--- START TEXT ---

Lord Whitty: The noble Baroness raises a number of points. It is intended that the third consultation will take place over the summer and will include the draft regulations, as I believe I said, and a public response to those. We intend to meet the deadline of transposing that part of the directive by the end of 2003. That is a fairly quick timescale, but I make no commitment that that will be in place while we consider the Bill. It deals with a different aspect and not the primary aspects covered by the Bill.

It is true that the Select Committee said that we should consider that, and we may need to look at the issue of primary legislation, but the point in the report to which I refer is paragraph 71, which states:

That gives no primacy to doing that by primary legislation.

In relation to cross-Border river basins, some complex technical problems are involved. The body for England and Wales is already a cross-Border body. Cross-Border matters between England and Scotland involve rather smaller catchment areas than between England and Wales. Detailed discussions are taking place between the English authorities and the Scottish authorities, primarily between the agency and SEPA.

--- END TEXT ---

_TASK INSTRUCTIONS_.
1) According to the parliamentary excerpt, by what deadline is that part of the directive to be transposed?
2) Reproduce the parliamentary excerpt word for word from "In relation to" up to and including "agency and SEPA.".
The items after this point come from a separate source.

--- START DATA ENTRIES ---

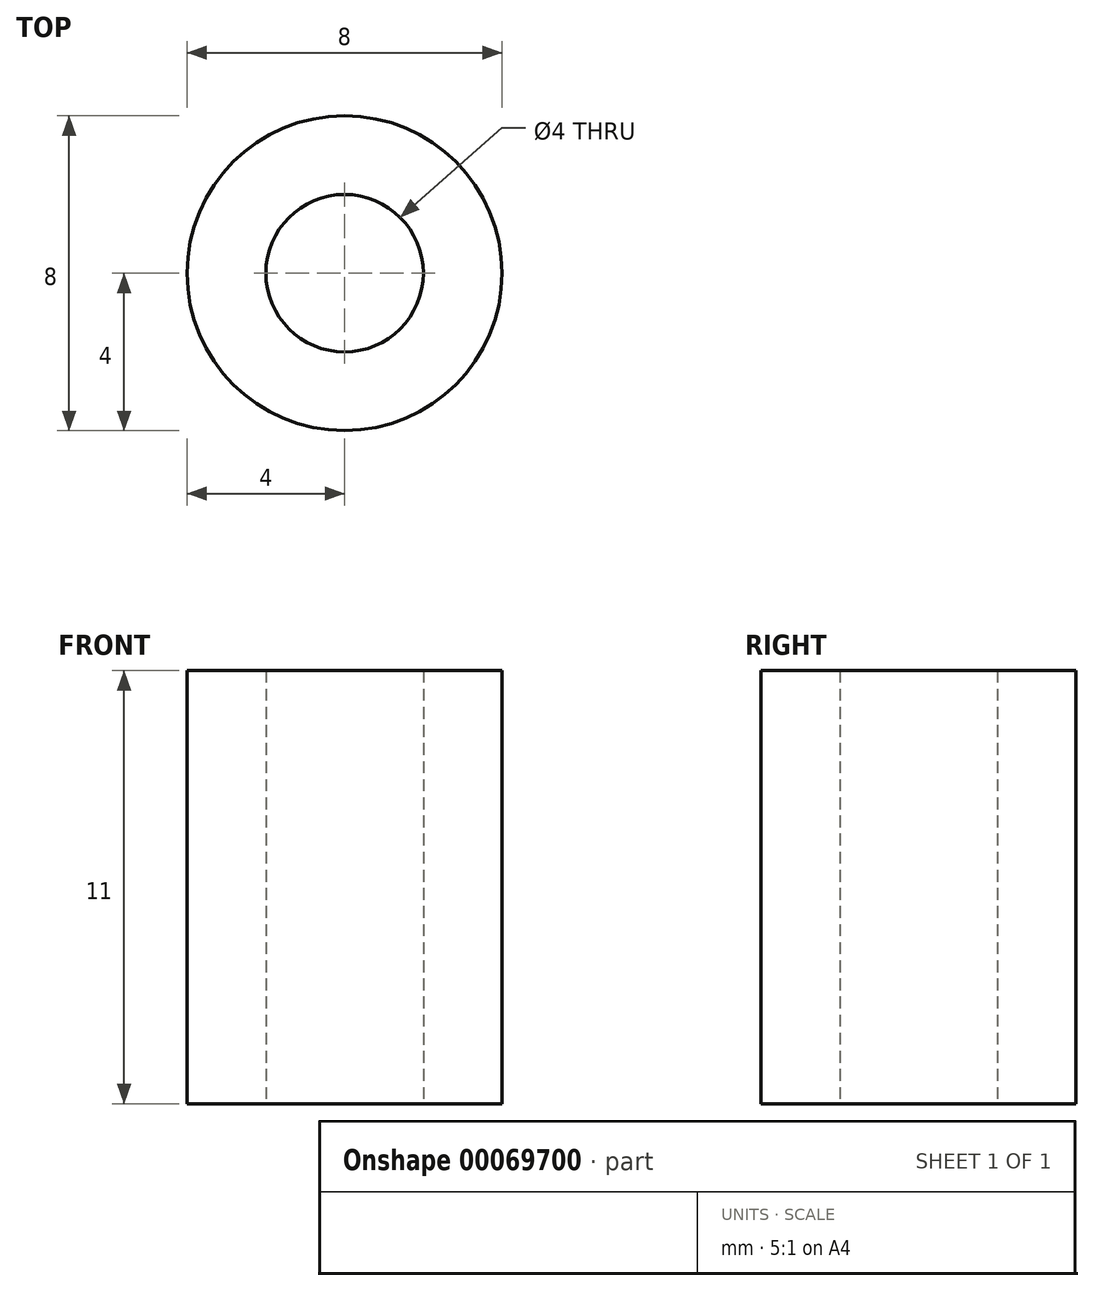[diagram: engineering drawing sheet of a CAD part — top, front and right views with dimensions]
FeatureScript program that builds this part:
annotation { "Feature Type Name" : "Feature", "Feature Type Description" : "" }
export const myFeature = defineFeature(function(context is Context, id is Id, definition is map)
    precondition{}
    {
        {
            var Q0;
            Q0=qCreatedBy(makeId("Top.planeOp"), FACE);
            var sketch = newSketch(context, id + "F0", { "sketchPlane" : qUnion([Q0])});
            skCircle(sketch, "E0", {"center": v(0, 0) * mm, "radius": 4 * mm});
            skCircle(sketch, "E1", {"center": v(0, 0) * mm, "radius": 2 * mm});
            skSolve(sketch);
        }
        {
            var Q0;
            Q0 = qSketchRegion(id + "F0", true);
            extrude(context, id + "F1", {"entities" : qUnion([Q0]), "depth" : 11 * mm, "offsetDistance" : 25 * mm});
        }
    });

--- END DATA ENTRIES ---

_EXPECTED OUTPUTS_.
1) By the end of 2003.

2)
In relation to cross-Border river basins, some complex technical problems are involved. The body for England and Wales is already a cross-Border body. Cross-Border matters between England and Scotland involve rather smaller catchment areas than between England and Wales. Detailed discussions are taking place between the English authorities and the Scottish authorities, primarily between the agency and SEPA.